TEXT BLOCK:
I don’t really have any new data today on feedback, but I do have a new climate forecast from a leading alarmist that highlights the importance of the feedback question.
Dr. Joseph Romm of Climate Progress wrote the other day that he believes the mean temperature increase in the “consensus view” is around 15F from pre-industrial times to the year 2100. Mr. Romm is mainly writing, if I read him right, to say that critics are misreading what the consensus forecast is. Far be it for me to referee among the alarmists (though 15F is substantially higher than the IPCC report “consensus”). So I will take him at his word that 15F increase with a CO2 concentration of 860ppm is a good mean alarmist forecast for 2100.
I want to deconstruct the implications of this forecast a bit.

INFORMATION SHOWN:
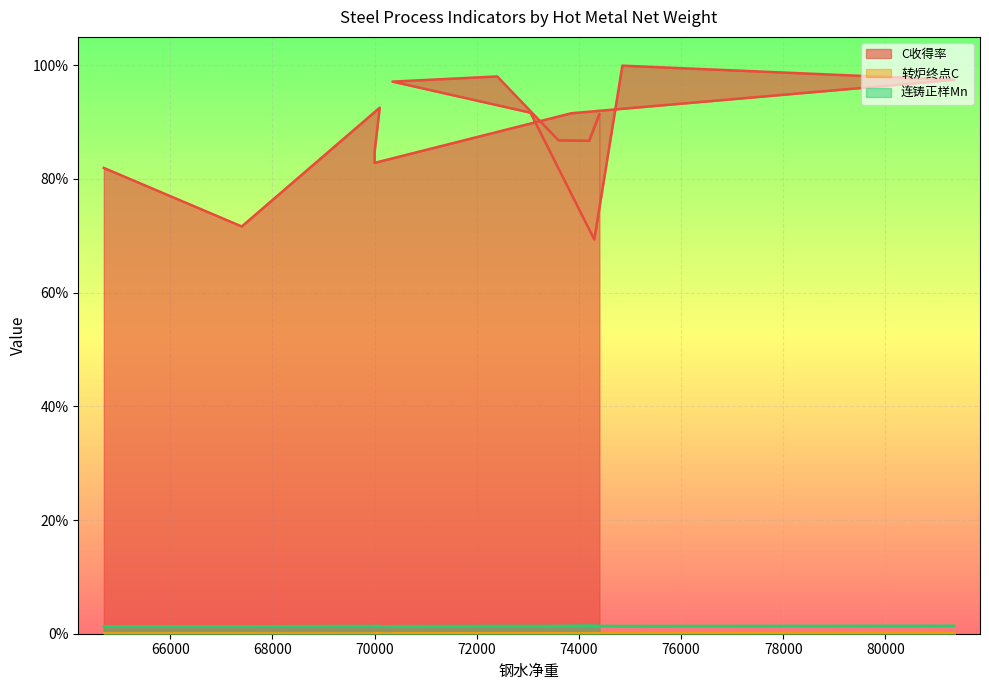

Reading left to right, what are all the values shown in this chart?

C收得率: 74400=0.9	74200=0.9	73600=0.9	72400=1.0	70350=1.0	73050=0.9	74300=0.7	74850=1.0	81350=1.0	73850=0.9	70000=0.8	70000=0.8	70100=0.9	67400=0.7	64700=0.8
转炉终点C: 74400=0.0	74200=0.0	73600=0.0	72400=0.0	70350=0.0	73050=0.0	74300=0.0	74850=0.0	81350=0.0	73850=0.0	70000=0.0	70000=0.0	70100=0.0	67400=0.0	64700=0.0
连铸正样Mn: 74400=0.0	74200=0.0	73600=0.0	72400=0.0	70350=0.0	73050=0.0	74300=0.0	74850=0.0	81350=0.0	73850=0.0	70000=0.0	70000=0.0	70100=0.0	67400=0.0	64700=0.0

LIST OF TASKS:
• A. Which people and organizations does the climate forecast text name?
• B. Answer these questions from the climate forecast text:
(i) What does the writer say there is no new data on today?
(ii) What mean temperature increase from pre-industrial times to 2100 does Romm place in the "consensus view"?
(iii) What CO2 concentration does the writer pair with that increase?
The listing has nothing to do with the climate forecast text.

RESPONSES:
• A. Joseph Romm, Climate Progress, IPCC

• B.
(i) Feedback
(ii) Around 15F
(iii) 860ppm